Return to opposition Rees was a member of the shadow cabinet following Labour's defeat in the 1979 general election, and sought to oppose both the far-left's attempt to take over the party and the secession of discontented rightists to the new Social Democratic Party. He was shadow home secretary (1979–80) and spokesman on energy (1980–83). He lost some popularity within the party for his service in 1982 on Lord Franks's committee of enquiry into the Falklands war, whose report many (including Callaghan) thought insufficiently critical of the Thatcher government's failure to deter Argentina's invasion of the islands. In 1983 he retired to the back benches, where he criticised the Conservative government's handling of the 1984–5 miners' strike and the telephone tapping of members of the Campaign for Nuclear Disarmament; he fervently supported legislation to allow the prosecution of suspected Nazi war criminals resident in Britain. He served as chairman of the South Leeds Groundwork Trust in 1987 and was a board member of the Groundwork Foundation from 1990 to 1996.
Last years On retiring from the commons at the 1992 general election Rees was made a life peer, as Baron Merlyn-Rees of Morley and South Leeds. He listened to Northern Ireland debates in the commons from the peers' gallery. In 1990 he became president of the video standards council. He served as first chancellor of the University of Glamorgan (1994–2001), and was conferred with honorary doctorates by the universities of Wales (1987), Leeds (1992), and Glamorgan (2002); he was an honorary fellow of Goldsmiths College, London (1994), and a freeman of Leeds (1993). Although suffering from Parkinson's disease in later years he remained active in the house of lords almost to the end, participating in a December 2005 lords' debate on government proposals to detain suspected terrorists without trial for up to ninety days. After a series of falls caused by his illness, Merlyn Rees entered a coma which ended with his death in London on 5 January 2006.

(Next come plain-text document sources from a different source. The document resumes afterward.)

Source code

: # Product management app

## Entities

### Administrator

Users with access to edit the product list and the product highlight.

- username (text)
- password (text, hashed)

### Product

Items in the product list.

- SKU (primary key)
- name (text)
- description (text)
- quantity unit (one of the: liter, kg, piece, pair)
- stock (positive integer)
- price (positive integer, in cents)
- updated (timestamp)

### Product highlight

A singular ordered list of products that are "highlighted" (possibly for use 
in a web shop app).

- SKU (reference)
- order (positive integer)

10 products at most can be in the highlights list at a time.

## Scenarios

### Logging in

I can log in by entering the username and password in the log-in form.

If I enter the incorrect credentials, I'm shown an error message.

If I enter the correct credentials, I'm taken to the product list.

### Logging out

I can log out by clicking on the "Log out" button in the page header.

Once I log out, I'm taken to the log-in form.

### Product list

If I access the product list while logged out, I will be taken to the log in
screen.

Assessment Rees remains a controversial figure. His academic habit of thinking aloud and throwing out suggestions without offering conclusions certainly contributed to a perception of indecision and weakness which sometimes had serious consequences (not just for himself) but it can be argued that his failings were more matters of style than substance and that it is unlikely that anyone else could have done much better under the circumstances. Defenders of Rees argue that the peace process beginning with the 1985 Anglo–Irish agreement and leading to the implementation of the 1998 Belfast agreement can be seen as following the lines suggested by Rees. The Ulster Unionist politician John Taylor (Lord Kilclooney) perhaps summed up best the strength and weakness of Rees's approach: 'he saw the right on both sides of the debate in Northern Ireland' (Irish News, 6 January 2006).